Please quote every line of text from the listing below without changing anything. Leave out the pictures.

Text data extracted from pages
---

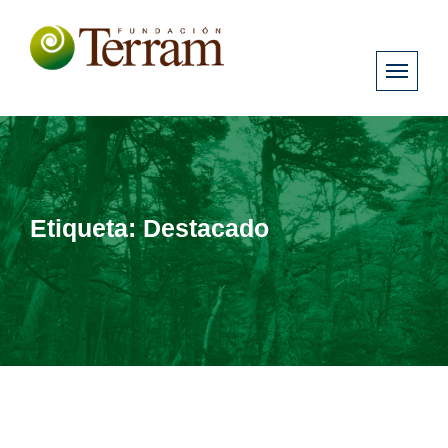
Etiqueta:
Destacado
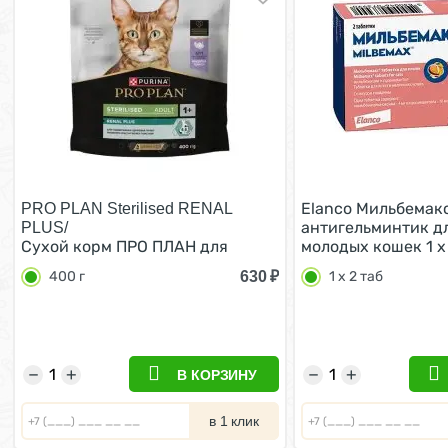
Elanco Мильбемак
PRO PLAN Sterilised RENAL
антигельминтик дл
PLUS/
Сухой корм ПРО ПЛАН для
молодых кошек 1 х
взрослых кошек для
630
₽
400 г
1 х 2 таб
поддержания здоровья почек
после стерилизации с индейкой
400 г
−
+
−
+
В КОРЗИНУ
в 1 клик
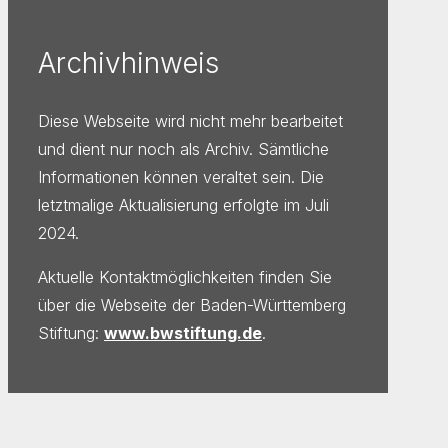
Archivhinweis
Diese Webseite wird nicht mehr bearbeitet
und dient nur noch als Archiv. Sämtliche
Informationen können veraltet sein. Die
letztmalige Aktualisierung erfolgte im Juli
2024.
Aktuelle Kontaktmöglichkeiten finden Sie
über die Webseite der Baden-Württemberg
Stiftung:
www.bwstiftung.de
.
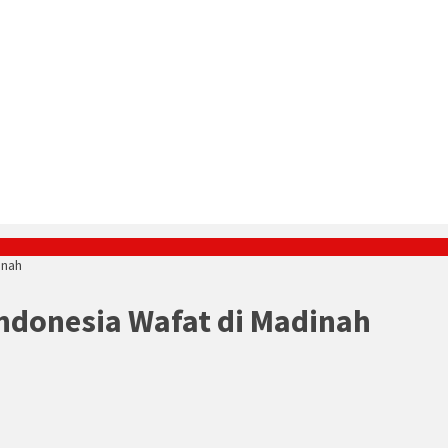
dinah
Indonesia Wafat di Madinah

---

## Answer box
Etiqueta:
Destacado
Elanco Мильбемак
PRO PLAN Sterilised RENAL
антигельминтик дл
PLUS/
Сухой корм ПРО ПЛАН для
молодых кошек 1 х
взрослых кошек для
630
₽
400 г
1 х 2 таб
поддержания здоровья почек
после стерилизации с индейкой
400 г
−
+
−
+
В КОРЗИНУ
в 1 клик
Archivhinweis
Diese Webseite wird nicht mehr bearbeitet
und dient nur noch als Archiv. Sämtliche
Informationen können veraltet sein. Die
letztmalige Aktualisierung erfolgte im Juli
2024.
Aktuelle Kontaktmöglichkeiten finden Sie
über die Webseite der Baden-Württemberg
Stiftung:
www.bwstiftung.de
.
dinah
Indonesia Wafat di Madinah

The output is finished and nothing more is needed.